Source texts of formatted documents
************

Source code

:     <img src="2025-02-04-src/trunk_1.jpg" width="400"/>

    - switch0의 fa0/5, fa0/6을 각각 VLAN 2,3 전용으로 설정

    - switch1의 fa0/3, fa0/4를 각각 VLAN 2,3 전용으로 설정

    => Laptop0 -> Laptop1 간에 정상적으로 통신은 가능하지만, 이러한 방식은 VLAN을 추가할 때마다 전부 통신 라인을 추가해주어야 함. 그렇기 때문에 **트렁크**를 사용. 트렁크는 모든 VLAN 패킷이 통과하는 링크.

************

Exercise brief: The records above are to be copied in full, exactly as written.

Answer to the problem:
Source code

:     <img src="2025-02-04-src/trunk_1.jpg" width="400"/>

    - switch0의 fa0/5, fa0/6을 각각 VLAN 2,3 전용으로 설정

    - switch1의 fa0/3, fa0/4를 각각 VLAN 2,3 전용으로 설정

    => Laptop0 -> Laptop1 간에 정상적으로 통신은 가능하지만, 이러한 방식은 VLAN을 추가할 때마다 전부 통신 라인을 추가해주어야 함. 그렇기 때문에 **트렁크**를 사용. 트렁크는 모든 VLAN 패킷이 통과하는 링크.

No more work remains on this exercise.